This paper will base its discussion on an article by Lean Logistics titled “What is Logistics?” Published in 2012 and posted on its website www.learnleanlogistics.com.
Logistics form a very important part of every business and organization. The term has its origin in the military service can be defined as the operations carried out to ensure that the correct goods are at the correct place and the specified right time (Lean logistics, 2012). As earlier mentioned logistics has its roots in the military but has been incorporated in the modern business. A deeper definition of logistics will be the section of supply chain management that deals with planning, implementing and controlling the flow of goods and services, in addition to any information related, to them, from the point of their origin to where the services and goods will be used (Stroh, 2002). Apart from that, the council of chain supply management professionals defines it as inventory management, both at rest and in motion (Meredith and Shaper, 2010).

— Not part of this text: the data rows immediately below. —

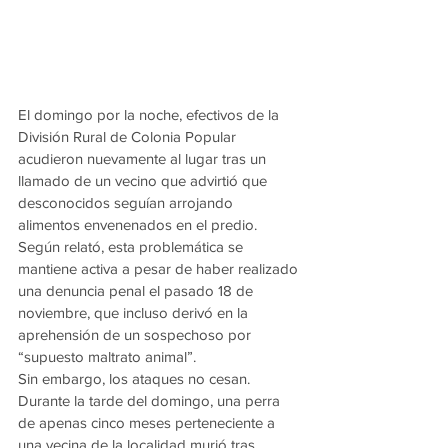
El domingo por la noche, efectivos de la 
División Rural de Colonia Popular 
acudieron nuevamente al lugar tras un 
llamado de un vecino que advirtió que 
desconocidos seguían arrojando 
alimentos envenenados en el predio. 
Según relató, esta problemática se 
mantiene activa a pesar de haber realizado 
una denuncia penal el pasado 18 de 
noviembre, que incluso derivó en la 
aprehensión de un sospechoso por 
“supuesto maltrato animal”.
Sin embargo, los ataques no cesan. 
Durante la tarde del domingo, una perra 
de apenas cinco meses perteneciente a 
una vecina de la localidad murió tras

It is important to note that logistics not only plays a very vocal role in businesses and organization, but also plays a major role in any nation’s economy as a whole. Apart from that, it should also be noted that logistics, in the modern world business, touches on nearly every aspect of organizational operation, and it has even become a specialty of its own in most businesses. It gives businesses a competitive over others as most operations in any business require laying down of strategies and plans (Graham, 2004). Because logistics is concerned with the transfer of products from producers to consumers, it can also be referred to as supply chain management though the latter is encompasses more things as it involves movement of materials in a broader chain than logistics (Proof, 2013).
In the research carried out, various similarities with what has been learnt were noted. Firstly, it was noted that logistics involves a narrower chain through which materials are transferred from the producers to consumers and hence it forms part of supply chain management. In addition to that, it was noted in both cases that supply chain and logistics exist to bridge the gap between suppliers and consumers (Proof, 2013). Apart from that, it was also noted in both the module and research done that logistics form a very vital part of any business as it involves planning, resource management and day to day operations of business thus determines the competitiveness of any company (Graham, 2004).
It is also important to note that, in both the module and research, various importance and roles played by logistic were listed. For instance, it was noted that logistics ensured efficient flow of goods and services between their sources and destinations either regionally within a country or globally. In both cases, it was noted that for a country to achieve meaningful economic growth, proper logistical infrastructure must be put in place (Gudahus and Kotzab, 2012). Another similarity noted was in the origin of logistics with the sources researched also noting that the origin of logistic was in the military, and though still used in the military, it is mostly associated with business processes hence the term business logistics (Lean logistics, 2012).
“What is Logistics?” by Lean Logistics
According to the article, the term logistics has its origin in the military where it is concerned with the movement of supplies and personnel from their sources to where they are required. However, in business it means the process that ensures that the correct products are at the correct place and the specified right time. In addition to that, business logistics is always mentioned alongside the term supply chain which is basically the stages through which products have to go through before reaching their final destination. Logistics ensure that movement of products through the various stages is efficient in terms of time and cost.
The article also talks about logistic management which it says involves various logistical processes such as transportation, handling of products, managing inventories, packaging and storing. In addition to that, the article says that the term is usually used interchangeably with supply chain management though logistic management is seen as being part of supply chain management. It goes on to describe how logistic management is done at several stages that include the strategic stage, tactical stage and operational stage which all depend on the decision making department or section of an organization. In addition to that, it discusses the third party outsourcing and how it brings out the three stages of logistics. Finally, it states the importance of logistics and how it determines the success of any business.
Application of Logistics
Logistics is very important in any producing firm as it is concerned with the movement of products and in order for it to be successful it must be integrated with other departments of the business (Lean logistics, 2012). A good example of logistics is a cloth company that has to buy fiber from fiber producers and manufacture it into clothes and finally transport it to its final customers. The process would involve buying and storing of the fiber before presenting it to spinners who process the fiber into yarn. The yarn is stored and later moved to knitters who work with it to form a fabric. This fabric is later manufactured into clothes which are then presented to the market. For the chain to be efficient, logistics must come in place and ensure that the processes involved do not take a lot of time and that they are not costly (Proof, 2013).
Logistics ensures that the flow of products from their source to destination is efficient and effective and for any business to be successful, its logistical infrastructure must be well laid down and work in harmony with all departments of the business (Lean logistics, 2012). It should also be noted that logistics is not only important to an individual firm, but to the whole economy as well and hence a country must put its logistical infrastructure in mind if it wants to achieve economic growth (Stroh, 2002).